### Source material:
──────────

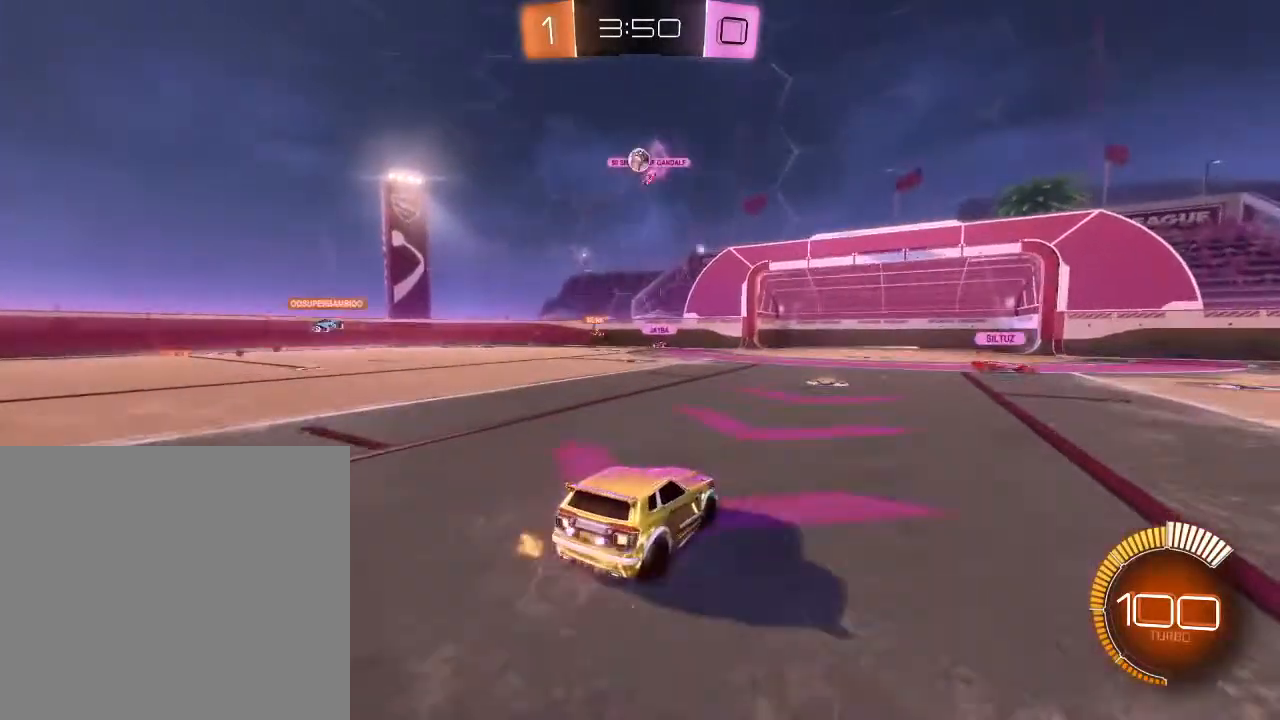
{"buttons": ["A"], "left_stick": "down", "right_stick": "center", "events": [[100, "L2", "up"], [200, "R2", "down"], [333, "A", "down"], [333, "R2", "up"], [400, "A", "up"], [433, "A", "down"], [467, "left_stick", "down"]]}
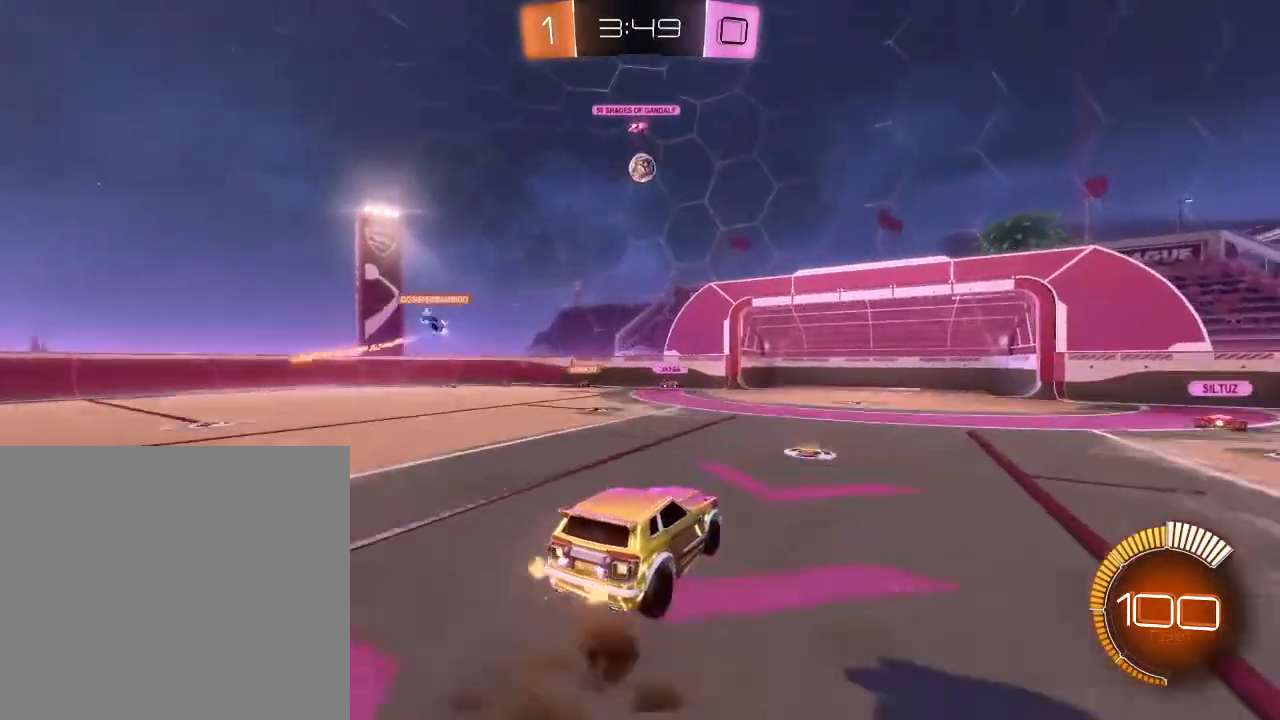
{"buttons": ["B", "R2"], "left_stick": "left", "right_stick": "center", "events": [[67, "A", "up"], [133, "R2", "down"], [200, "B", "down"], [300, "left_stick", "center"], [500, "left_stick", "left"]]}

──────────

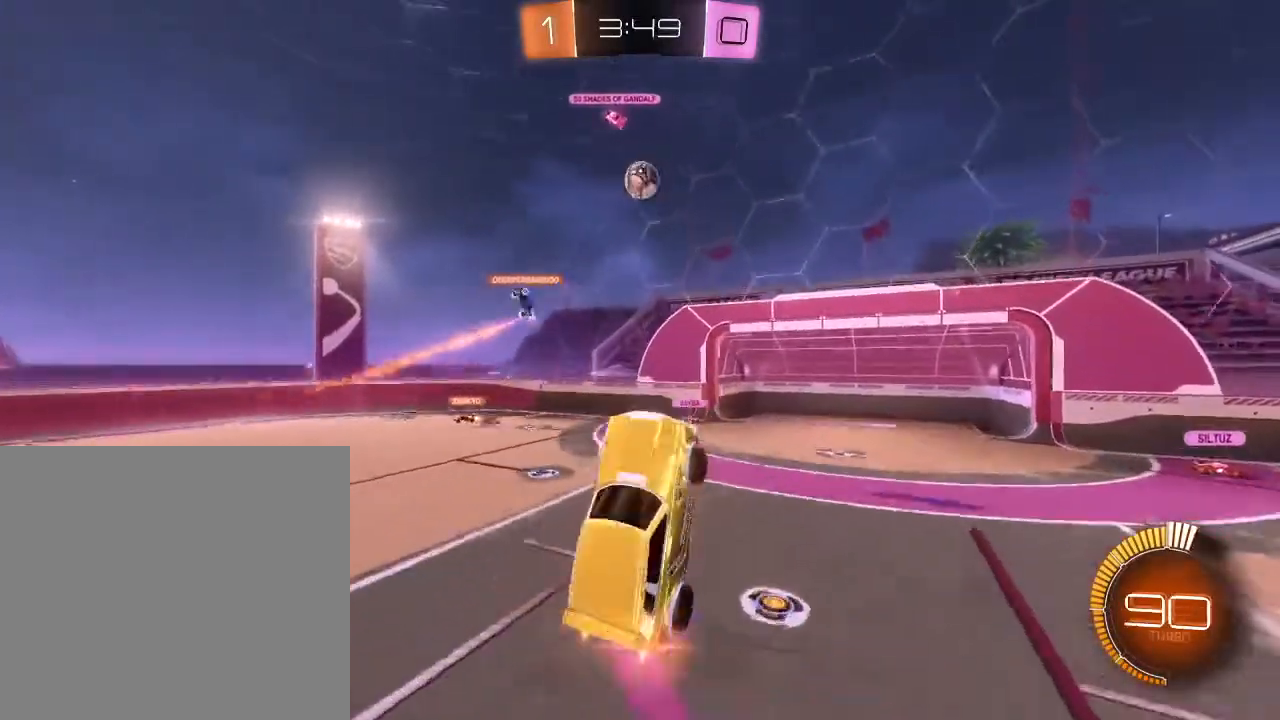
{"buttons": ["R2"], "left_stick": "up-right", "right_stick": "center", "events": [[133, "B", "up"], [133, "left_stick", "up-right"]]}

──────────

From the material above, copy every line that has the word "down" in it.

### Task answer:
{"buttons": ["A"], "left_stick": "down", "right_stick": "center", "events": [[100, "L2", "up"], [200, "R2", "down"], [333, "A", "down"], [333, "R2", "up"], [400, "A", "up"], [433, "A", "down"], [467, "left_stick", "down"]]}
{"buttons": ["B", "R2"], "left_stick": "left", "right_stick": "center", "events": [[67, "A", "up"], [133, "R2", "down"], [200, "B", "down"], [300, "left_stick", "center"], [500, "left_stick", "left"]]}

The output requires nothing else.